The Court of Appeal focused closely on the language and context of s 137, which may provide some guidance on the approach to other specific anti-avoidance provisions, as discussed in relation to the Wilkinson decision.  In particular, the court emphasised that s 137 requires testing whether the exchange as a whole forms part of a scheme a main purpose of which was tax avoidance, and effectively accepts that tax avoidance may be an incidental purpose of the scheme.  This differs from the UK’s general anti-abuse rule, which can counteract any single transaction or series of transactions, so that a commercial deal could consist of many schemes and levels of schemes each of which may need to be considered.

The findings of fact at the First-tier Tribunal (based, in part, on contemporaneous records) were important, in particular that tax advisers were only involved at a late stage in the transaction and that the transaction would have proceeded for commercial reasons regardless of the tax saving.

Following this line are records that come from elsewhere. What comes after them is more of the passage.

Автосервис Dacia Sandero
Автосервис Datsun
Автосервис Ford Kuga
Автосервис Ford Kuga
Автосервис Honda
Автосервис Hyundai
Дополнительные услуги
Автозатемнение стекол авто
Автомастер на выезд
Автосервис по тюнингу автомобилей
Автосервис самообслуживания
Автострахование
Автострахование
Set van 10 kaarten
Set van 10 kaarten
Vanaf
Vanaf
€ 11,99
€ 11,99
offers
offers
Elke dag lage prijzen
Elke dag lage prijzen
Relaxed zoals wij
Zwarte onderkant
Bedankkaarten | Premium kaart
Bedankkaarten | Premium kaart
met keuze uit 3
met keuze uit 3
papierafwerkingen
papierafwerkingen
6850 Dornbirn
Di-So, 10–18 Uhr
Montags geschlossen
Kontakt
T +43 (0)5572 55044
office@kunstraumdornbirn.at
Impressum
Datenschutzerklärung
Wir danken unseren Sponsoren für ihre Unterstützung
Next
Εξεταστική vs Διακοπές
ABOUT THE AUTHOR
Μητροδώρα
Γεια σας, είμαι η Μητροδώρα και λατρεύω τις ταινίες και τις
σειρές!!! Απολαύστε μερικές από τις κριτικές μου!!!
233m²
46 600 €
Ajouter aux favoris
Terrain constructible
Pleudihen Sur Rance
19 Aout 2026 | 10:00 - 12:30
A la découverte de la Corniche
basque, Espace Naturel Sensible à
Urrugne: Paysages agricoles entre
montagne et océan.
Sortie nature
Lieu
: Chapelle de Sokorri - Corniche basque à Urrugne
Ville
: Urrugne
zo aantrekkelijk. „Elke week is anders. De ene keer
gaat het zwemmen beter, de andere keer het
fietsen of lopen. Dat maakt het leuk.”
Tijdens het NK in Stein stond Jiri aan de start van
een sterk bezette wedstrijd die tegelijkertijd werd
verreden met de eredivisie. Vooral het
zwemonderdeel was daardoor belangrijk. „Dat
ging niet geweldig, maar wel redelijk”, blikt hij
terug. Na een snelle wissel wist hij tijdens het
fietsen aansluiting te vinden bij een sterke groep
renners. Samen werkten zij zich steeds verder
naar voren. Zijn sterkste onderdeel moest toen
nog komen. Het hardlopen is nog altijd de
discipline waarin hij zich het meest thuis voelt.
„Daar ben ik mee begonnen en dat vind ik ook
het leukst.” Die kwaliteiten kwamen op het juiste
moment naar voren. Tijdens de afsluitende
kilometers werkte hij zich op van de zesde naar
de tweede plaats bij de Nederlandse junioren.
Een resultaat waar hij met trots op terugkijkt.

Notwithstanding the Court of Appeal’s decision, it might still be argued that the language of section 137 (in particular “does not form part of a scheme or arrangements”) requires an examination of all schemes or arrangements of which the exchange forms part, rather than limiting the enquiry to a single overall scheme.  However, it is not yet known whether HMRC will seek leave to appeal.

The Court of Appeal decision is available online.